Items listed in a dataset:
╭──

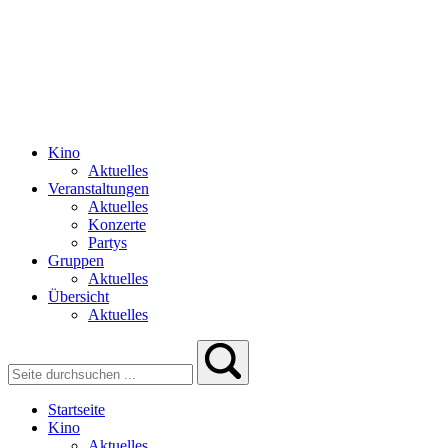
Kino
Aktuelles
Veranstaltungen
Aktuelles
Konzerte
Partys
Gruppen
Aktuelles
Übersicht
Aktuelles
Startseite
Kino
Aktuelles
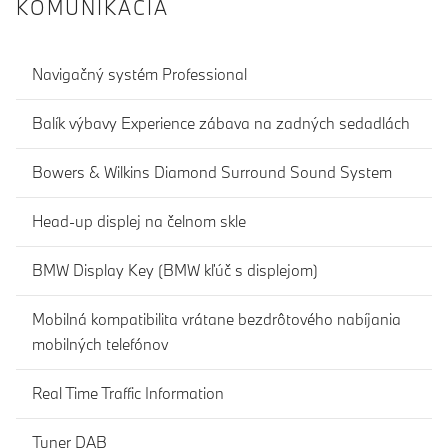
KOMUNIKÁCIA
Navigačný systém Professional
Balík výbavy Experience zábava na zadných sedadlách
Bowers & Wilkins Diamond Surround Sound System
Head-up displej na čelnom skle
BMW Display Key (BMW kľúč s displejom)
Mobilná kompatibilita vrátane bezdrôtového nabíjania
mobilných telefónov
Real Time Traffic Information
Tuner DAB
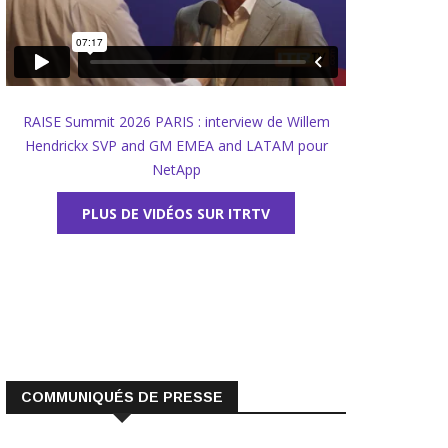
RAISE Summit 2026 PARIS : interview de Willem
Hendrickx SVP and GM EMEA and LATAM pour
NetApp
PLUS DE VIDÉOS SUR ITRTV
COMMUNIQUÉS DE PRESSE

╰──

» PROBLEM:
Pictures are to be left out; repeat all the remaining data exactly.

» RESULT FOR THIS TASK:
Kino
Aktuelles
Veranstaltungen
Aktuelles
Konzerte
Partys
Gruppen
Aktuelles
Übersicht
Aktuelles
Startseite
Kino
Aktuelles
KOMUNIKÁCIA
Navigačný systém Professional
Balík výbavy Experience zábava na zadných sedadlách
Bowers & Wilkins Diamond Surround Sound System
Head-up displej na čelnom skle
BMW Display Key (BMW kľúč s displejom)
Mobilná kompatibilita vrátane bezdrôtového nabíjania
mobilných telefónov
Real Time Traffic Information
Tuner DAB
RAISE Summit 2026 PARIS : interview de Willem
Hendrickx SVP and GM EMEA and LATAM pour
NetApp
PLUS DE VIDÉOS SUR ITRTV
COMMUNIQUÉS DE PRESSE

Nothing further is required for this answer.